The Daraprim drug debacle could have been avoided had there been a commercially approved generic on the market. However, when Turing Pharmaceuticals acquired Daraprim from Impax Laboratories in August 2015, there was no generic available despite the fact that the patent and market exclusivity for the drug had expired some six decades earlier. The business strategy of acquiring therapeutics for which there is limited or no competition is certainly not restricted to Turing. Given the growing costs and daunting regulatory hurdles associated with developing generics, this is a tactic employed by some of the most successful giants in the industry. From a purely business perspective, if the market will bear the cost, it seems only logical to seek windfall pricing in the absence of competition. It is only when basic human and animal ethics are applied that business executives might broaden their perspectives to reconsider such strategies in pricing.

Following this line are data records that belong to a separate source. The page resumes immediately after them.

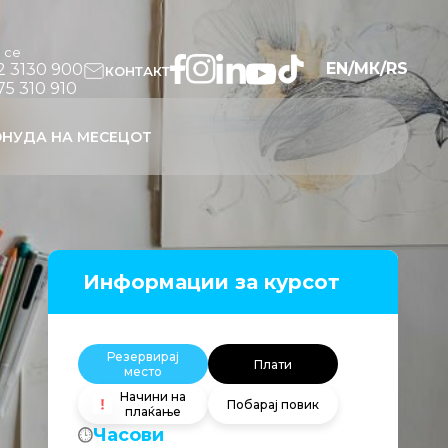
и се
EN
/
МК
/
RS
2 3130 900
КОНТАКТ
75 310 910
НУДА НА МЕСЕЦОТ
Информации за курсот
Резервирај
Плати
место
Начини на
Побарај повик
плаќање
Часови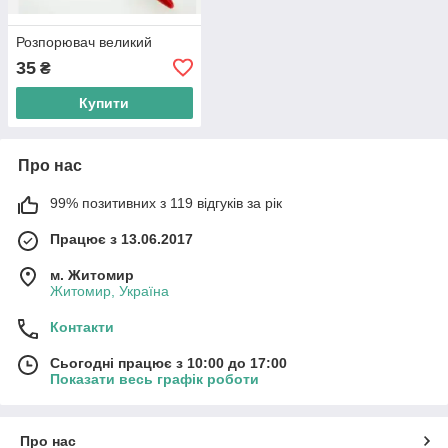
Розпорювач великий
35
₴
Купити
Про нас
99% позитивних з 119 відгуків за рік
Працює з 13.06.2017
м. Житомир
Житомир, Україна
Контакти
Сьогодні працює з 10:00 до 17:00
Показати весь графік роботи
Про нас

A common ethical approach to drug pricing would posit that therapeutics are distinguished from other goods and services by virtue of their physiological role in meeting basic human needs. Therefore, one might argue, the pharmaceutical industry has a responsibility to provide therapeutics in a sustainable manner at a cost that all populations can afford. This approach is far from what is expected by pharmaceutical executives and investors, alike. In fact, it highlights a quandary that has haunted this industry for decades. The idea of sustainability from an industry perspective simply does not align with sustainability from the perspective of patients and insurers. Complicating this paradox is the disparity between the economic value that patients attribute to their health and their ability to actually pay for prescriptions and medical needs. A recent study of the monetary value that individuals place on a per quality adjusted life year (QALY) basis indicates a willingness to pay a rate of $110,000- $150,000 per additional year of life “under risk” [3]. This is misaligned with the current income for the average U.S. household which is only $53,046 [4]. Thus, the ethics of drug pricing involves a fierce debate that will not soon be resolved.

Competition, then, is currently the only tried and true mechanism for limiting the price of therapeutics. In response to the growing public outcry for regulatory and funding reforms, Congress received strong support for its proposed 21st Century Cures Act [5] which is designed to make the development and approval processes for prescription drugs more efficient in an effort to improve access while reducing costs. Whether this will move forward and elicit the intended outcomes has yet to be seen.


The authors gratefully acknowledge support from the National Science Foundation (1060548) and (1460038).